Eventually, the town managed to convince Yamamoto to come and save their asses. He helped form a squadron of anti-bear snipers. Even with 60 men and a cadre of elite bear-hunters on the trail, it took several days to hunt down and finish the bear off. The autopsy revealed traces of his victims in the 836-pound carcass.

#3. The Rogue Elephant of Aberdare Forest

The Time:


The Place:

Aberdare Forest, British East Africa. Like everywhere else in Africa, Aberdare is just lousy with elephants (we presume, we've never been farther east than the 7-11 by the old middle school). While the circus and Disney tends to portray the elephant as a gentle giant, their behavior can more closely resemble a drugged up, confused teenager.

The Story:

A bull African Bush elephant labeled the Rogue Elephant of Aberdare Forest went on a vicious, multi-month rampage across villages and farms in the area. While rogue elephants are far from unique, this one seemed to be just a little bit more of a dick than the rest.

Holy shit that elephant set the jungle on fire, he's got nothing to lose!

The elephant evaded (or killed) several local hunters on multiple occasions, and attacked a number of small villages just for the hell of it. But he never attacked the same village twice so his movements were unpredictable and impossible to follow. Clearly outmatched, the locals knew their only hope lay in calling upon a modern-day Beowulf.

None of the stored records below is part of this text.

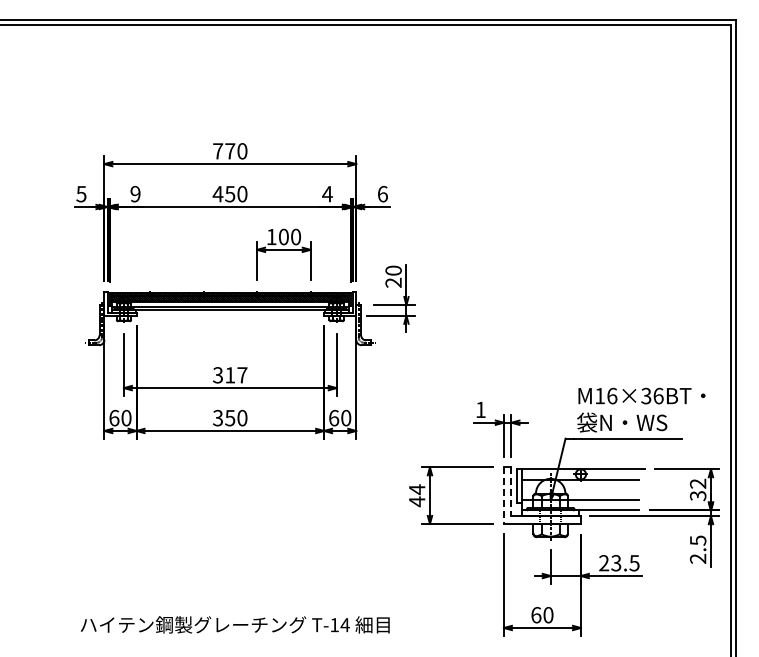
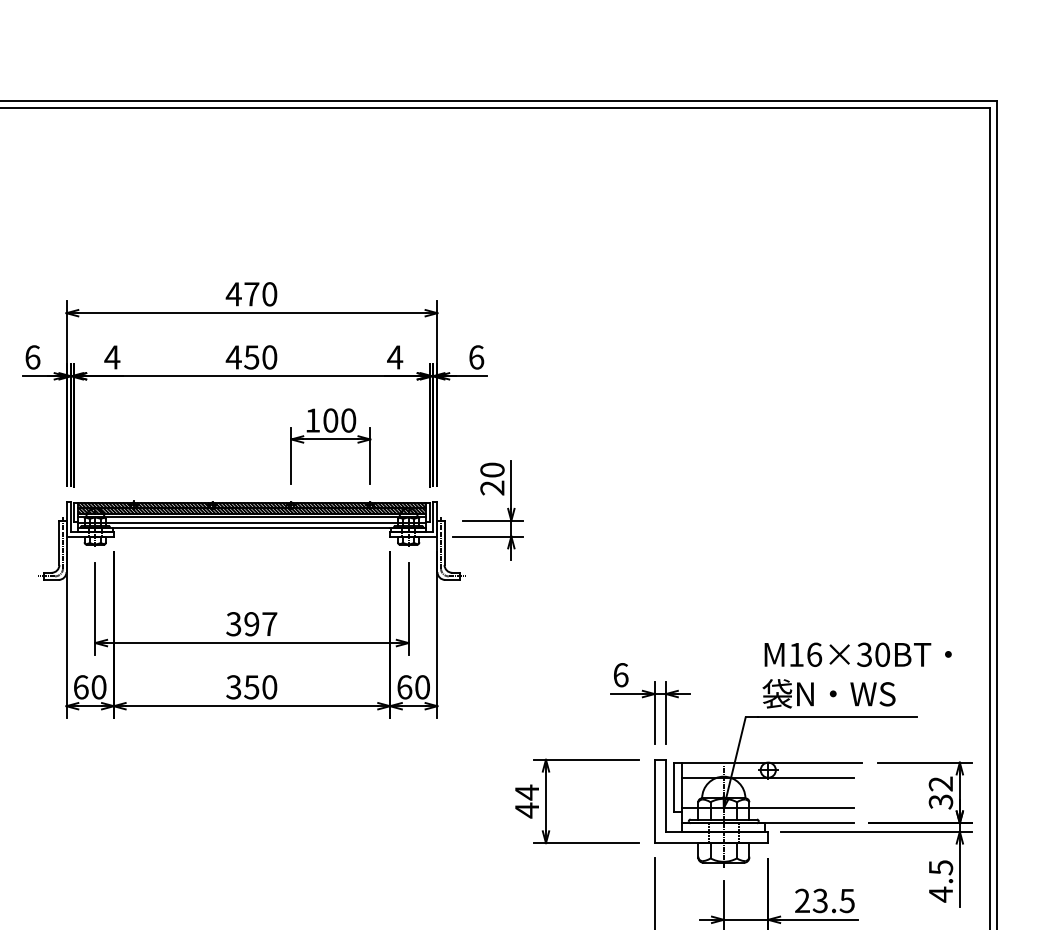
text: (217, 151) -> (233, 294), 770 -> 470
text: (81, 193) -> (32, 356), 5 -> 6
text: (135, 193) -> (112, 356), 9 -> 4
text: (230, 375) -> (252, 624), 317 -> 397
text: (658, 395) -> (882, 653), M16×36BT -> M16×30BT
text: (480, 409) -> (620, 674), 1 -> 6
line: (511, 492) -> (666, 796), dashed -> solid
line: (503, 496) -> (654, 802), dashed -> solid
text: (697, 558) -> (939, 894), 2.5 -> 4.5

Enter the aptly named J.A. Hunter, a big game hunter and professional badass. Before and after World War II, Hunter traipsed up and down Africa with a large-bore, rifle leading safaris and slaughtering over a thousand rhinos. As a renowned beast killer, Hunter found himself occasionally asked by locals to deal with man-eating monsters. A local village begged Hunter for help tracking and killing the angry elephant and, unable to resist the allure of shooting a giant animal in the head, he consented.

How He Killed:

J.A. Hunter documented his conversations with the natives about the rogue elephant attacks. He wrote, "Two natives were returning to their village one evening when they saw a great black mass standing motionless in the shadows. The men shouted to scare the thing away. At once the mass left the shadows and charged them at fearful speed ... They heard the man's screams as the elephant caught him. The great brute put one foot on his victim, and pulled him to pieces with his trunk. Then he stamped the body into the ground and went away."

The elephant would wait in the shadows for people and then tear them limb from limb like a giant, less subtle version of Batman.

How He Died:

The elephant evaded Hunter for two days and deliberately led the hunting party into treacherous terrain, forcing them to crawl through brambles and nettles and briars.

Eventually, J.A. Hunter proved to be the superior murdering machine. Upon performing the autopsy, he found a bullet buried in the nerve center of the bull's right tusk, which he believed was the explanation for the elephant's violence. Rather than taking the moral of "human intervention in the lives of animals" to heart, Hunter went on to shoot more guns at piles of animals throughout the rest of his career. So we wonder, who was really the bigger dick?